WORK ITEM = In the data that follows, each entry is to be restated exactly.

+++ TASK DATA

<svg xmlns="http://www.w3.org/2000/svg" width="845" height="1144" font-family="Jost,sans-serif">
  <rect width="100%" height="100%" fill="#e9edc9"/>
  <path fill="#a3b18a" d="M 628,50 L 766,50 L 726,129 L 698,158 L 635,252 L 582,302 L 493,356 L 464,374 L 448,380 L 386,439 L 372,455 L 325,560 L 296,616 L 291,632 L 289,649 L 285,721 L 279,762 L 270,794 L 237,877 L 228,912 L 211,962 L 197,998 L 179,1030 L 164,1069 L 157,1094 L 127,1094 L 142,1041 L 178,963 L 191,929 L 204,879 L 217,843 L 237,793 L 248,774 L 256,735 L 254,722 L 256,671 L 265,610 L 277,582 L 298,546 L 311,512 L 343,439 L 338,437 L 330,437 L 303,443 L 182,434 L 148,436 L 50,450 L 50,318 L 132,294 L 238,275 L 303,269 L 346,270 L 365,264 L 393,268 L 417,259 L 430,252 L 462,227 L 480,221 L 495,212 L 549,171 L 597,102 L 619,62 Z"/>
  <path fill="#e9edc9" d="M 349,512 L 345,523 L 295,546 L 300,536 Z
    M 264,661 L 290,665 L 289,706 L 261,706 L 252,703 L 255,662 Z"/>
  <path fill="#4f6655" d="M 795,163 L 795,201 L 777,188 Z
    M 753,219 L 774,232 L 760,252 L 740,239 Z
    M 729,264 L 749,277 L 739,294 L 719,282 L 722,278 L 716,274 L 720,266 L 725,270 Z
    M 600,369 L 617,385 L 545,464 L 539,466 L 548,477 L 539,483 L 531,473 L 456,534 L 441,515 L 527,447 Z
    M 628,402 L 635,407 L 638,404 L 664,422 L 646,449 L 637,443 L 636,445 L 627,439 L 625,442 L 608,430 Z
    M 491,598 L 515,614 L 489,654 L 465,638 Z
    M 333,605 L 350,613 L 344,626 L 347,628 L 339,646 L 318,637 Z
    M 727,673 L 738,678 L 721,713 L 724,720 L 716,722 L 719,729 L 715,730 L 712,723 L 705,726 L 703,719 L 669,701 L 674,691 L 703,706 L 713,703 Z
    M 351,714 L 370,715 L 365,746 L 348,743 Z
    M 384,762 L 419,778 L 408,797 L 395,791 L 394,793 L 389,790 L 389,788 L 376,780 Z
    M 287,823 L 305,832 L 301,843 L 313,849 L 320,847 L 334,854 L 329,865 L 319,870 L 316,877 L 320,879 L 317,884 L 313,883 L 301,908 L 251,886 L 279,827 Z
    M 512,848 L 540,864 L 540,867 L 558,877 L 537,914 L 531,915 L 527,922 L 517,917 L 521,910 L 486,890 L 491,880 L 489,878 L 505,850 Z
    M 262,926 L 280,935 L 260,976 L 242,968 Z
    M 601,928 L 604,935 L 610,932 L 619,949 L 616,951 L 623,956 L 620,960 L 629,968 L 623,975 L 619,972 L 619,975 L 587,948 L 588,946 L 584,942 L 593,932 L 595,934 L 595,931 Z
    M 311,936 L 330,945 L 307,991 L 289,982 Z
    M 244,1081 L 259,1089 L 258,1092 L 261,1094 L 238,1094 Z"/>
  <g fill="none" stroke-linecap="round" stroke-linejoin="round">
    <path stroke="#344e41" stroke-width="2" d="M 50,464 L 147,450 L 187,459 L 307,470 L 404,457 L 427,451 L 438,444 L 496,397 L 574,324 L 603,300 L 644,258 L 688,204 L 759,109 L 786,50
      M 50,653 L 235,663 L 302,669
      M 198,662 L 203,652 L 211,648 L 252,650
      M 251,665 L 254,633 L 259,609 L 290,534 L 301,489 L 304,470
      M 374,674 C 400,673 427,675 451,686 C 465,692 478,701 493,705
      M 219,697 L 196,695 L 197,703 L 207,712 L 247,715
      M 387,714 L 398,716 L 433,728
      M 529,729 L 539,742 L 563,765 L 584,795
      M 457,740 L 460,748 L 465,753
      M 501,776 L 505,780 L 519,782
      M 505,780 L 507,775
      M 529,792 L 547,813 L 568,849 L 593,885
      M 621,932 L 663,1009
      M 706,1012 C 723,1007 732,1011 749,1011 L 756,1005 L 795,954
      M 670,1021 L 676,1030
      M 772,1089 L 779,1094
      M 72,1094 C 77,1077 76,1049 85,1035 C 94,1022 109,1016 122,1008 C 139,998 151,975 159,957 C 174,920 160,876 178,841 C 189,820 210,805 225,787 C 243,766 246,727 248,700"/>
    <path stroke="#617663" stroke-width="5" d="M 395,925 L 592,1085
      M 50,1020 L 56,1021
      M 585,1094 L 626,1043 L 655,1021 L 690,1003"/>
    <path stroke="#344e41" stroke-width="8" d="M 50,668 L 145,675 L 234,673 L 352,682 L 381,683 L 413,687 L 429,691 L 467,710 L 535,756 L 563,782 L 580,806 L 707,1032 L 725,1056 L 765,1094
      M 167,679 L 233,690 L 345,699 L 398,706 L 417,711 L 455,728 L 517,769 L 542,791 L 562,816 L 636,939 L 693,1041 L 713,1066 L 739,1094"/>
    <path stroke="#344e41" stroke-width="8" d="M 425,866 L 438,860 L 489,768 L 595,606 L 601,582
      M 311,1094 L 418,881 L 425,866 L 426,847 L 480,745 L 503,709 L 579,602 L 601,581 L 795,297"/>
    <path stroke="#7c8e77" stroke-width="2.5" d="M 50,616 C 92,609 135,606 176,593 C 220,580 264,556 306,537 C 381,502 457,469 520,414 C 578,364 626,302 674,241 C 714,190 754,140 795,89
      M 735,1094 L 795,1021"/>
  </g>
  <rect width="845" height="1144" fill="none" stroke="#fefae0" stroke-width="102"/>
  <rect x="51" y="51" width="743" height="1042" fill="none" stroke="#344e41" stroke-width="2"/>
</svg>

++++++

ANSWER TO THIS TASK =
<svg xmlns="http://www.w3.org/2000/svg" width="845" height="1144" font-family="Jost,sans-serif">
  <rect width="100%" height="100%" fill="#e9edc9"/>
  <path fill="#a3b18a" d="M 628,50 L 766,50 L 726,129 L 698,158 L 635,252 L 582,302 L 493,356 L 464,374 L 448,380 L 386,439 L 372,455 L 325,560 L 296,616 L 291,632 L 289,649 L 285,721 L 279,762 L 270,794 L 237,877 L 228,912 L 211,962 L 197,998 L 179,1030 L 164,1069 L 157,1094 L 127,1094 L 142,1041 L 178,963 L 191,929 L 204,879 L 217,843 L 237,793 L 248,774 L 256,735 L 254,722 L 256,671 L 265,610 L 277,582 L 298,546 L 311,512 L 343,439 L 338,437 L 330,437 L 303,443 L 182,434 L 148,436 L 50,450 L 50,318 L 132,294 L 238,275 L 303,269 L 346,270 L 365,264 L 393,268 L 417,259 L 430,252 L 462,227 L 480,221 L 495,212 L 549,171 L 597,102 L 619,62 Z"/>
  <path fill="#e9edc9" d="M 349,512 L 345,523 L 295,546 L 300,536 Z
    M 264,661 L 290,665 L 289,706 L 261,706 L 252,703 L 255,662 Z"/>
  <path fill="#4f6655" d="M 795,163 L 795,201 L 777,188 Z
    M 753,219 L 774,232 L 760,252 L 740,239 Z
    M 729,264 L 749,277 L 739,294 L 719,282 L 722,278 L 716,274 L 720,266 L 725,270 Z
    M 600,369 L 617,385 L 545,464 L 539,466 L 548,477 L 539,483 L 531,473 L 456,534 L 441,515 L 527,447 Z
    M 628,402 L 635,407 L 638,404 L 664,422 L 646,449 L 637,443 L 636,445 L 627,439 L 625,442 L 608,430 Z
    M 491,598 L 515,614 L 489,654 L 465,638 Z
    M 333,605 L 350,613 L 344,626 L 347,628 L 339,646 L 318,637 Z
    M 727,673 L 738,678 L 721,713 L 724,720 L 716,722 L 719,729 L 715,730 L 712,723 L 705,726 L 703,719 L 669,701 L 674,691 L 703,706 L 713,703 Z
    M 351,714 L 370,715 L 365,746 L 348,743 Z
    M 384,762 L 419,778 L 408,797 L 395,791 L 394,793 L 389,790 L 389,788 L 376,780 Z
    M 287,823 L 305,832 L 301,843 L 313,849 L 320,847 L 334,854 L 329,865 L 319,870 L 316,877 L 320,879 L 317,884 L 313,883 L 301,908 L 251,886 L 279,827 Z
    M 512,848 L 540,864 L 540,867 L 558,877 L 537,914 L 531,915 L 527,922 L 517,917 L 521,910 L 486,890 L 491,880 L 489,878 L 505,850 Z
    M 262,926 L 280,935 L 260,976 L 242,968 Z
    M 601,928 L 604,935 L 610,932 L 619,949 L 616,951 L 623,956 L 620,960 L 629,968 L 623,975 L 619,972 L 619,975 L 587,948 L 588,946 L 584,942 L 593,932 L 595,934 L 595,931 Z
    M 311,936 L 330,945 L 307,991 L 289,982 Z
    M 244,1081 L 259,1089 L 258,1092 L 261,1094 L 238,1094 Z"/>
  <g fill="none" stroke-linecap="round" stroke-linejoin="round">
    <path stroke="#344e41" stroke-width="2" d="M 50,464 L 147,450 L 187,459 L 307,470 L 404,457 L 427,451 L 438,444 L 496,397 L 574,324 L 603,300 L 644,258 L 688,204 L 759,109 L 786,50
      M 50,653 L 235,663 L 302,669
      M 198,662 L 203,652 L 211,648 L 252,650
      M 251,665 L 254,633 L 259,609 L 290,534 L 301,489 L 304,470
      M 374,674 C 400,673 427,675 451,686 C 465,692 478,701 493,705
      M 219,697 L 196,695 L 197,703 L 207,712 L 247,715
      M 387,714 L 398,716 L 433,728
      M 529,729 L 539,742 L 563,765 L 584,795
      M 457,740 L 460,748 L 465,753
      M 501,776 L 505,780 L 519,782
      M 505,780 L 507,775
      M 529,792 L 547,813 L 568,849 L 593,885
      M 621,932 L 663,1009
      M 706,1012 C 723,1007 732,1011 749,1011 L 756,1005 L 795,954
      M 670,1021 L 676,1030
      M 772,1089 L 779,1094
      M 72,1094 C 77,1077 76,1049 85,1035 C 94,1022 109,1016 122,1008 C 139,998 151,975 159,957 C 174,920 160,876 178,841 C 189,820 210,805 225,787 C 243,766 246,727 248,700"/>
    <path stroke="#617663" stroke-width="5" d="M 395,925 L 592,1085
      M 50,1020 L 56,1021
      M 585,1094 L 626,1043 L 655,1021 L 690,1003"/>
    <path stroke="#344e41" stroke-width="8" d="M 50,668 L 145,675 L 234,673 L 352,682 L 381,683 L 413,687 L 429,691 L 467,710 L 535,756 L 563,782 L 580,806 L 707,1032 L 725,1056 L 765,1094
      M 167,679 L 233,690 L 345,699 L 398,706 L 417,711 L 455,728 L 517,769 L 542,791 L 562,816 L 636,939 L 693,1041 L 713,1066 L 739,1094"/>
    <path stroke="#344e41" stroke-width="8" d="M 425,866 L 438,860 L 489,768 L 595,606 L 601,582
      M 311,1094 L 418,881 L 425,866 L 426,847 L 480,745 L 503,709 L 579,602 L 601,581 L 795,297"/>
    <path stroke="#7c8e77" stroke-width="2.5" d="M 50,616 C 92,609 135,606 176,593 C 220,580 264,556 306,537 C 381,502 457,469 520,414 C 578,364 626,302 674,241 C 714,190 754,140 795,89
      M 735,1094 L 795,1021"/>
  </g>
  <rect width="845" height="1144" fill="none" stroke="#fefae0" stroke-width="102"/>
  <rect x="51" y="51" width="743" height="1042" fill="none" stroke="#344e41" stroke-width="2"/>
</svg>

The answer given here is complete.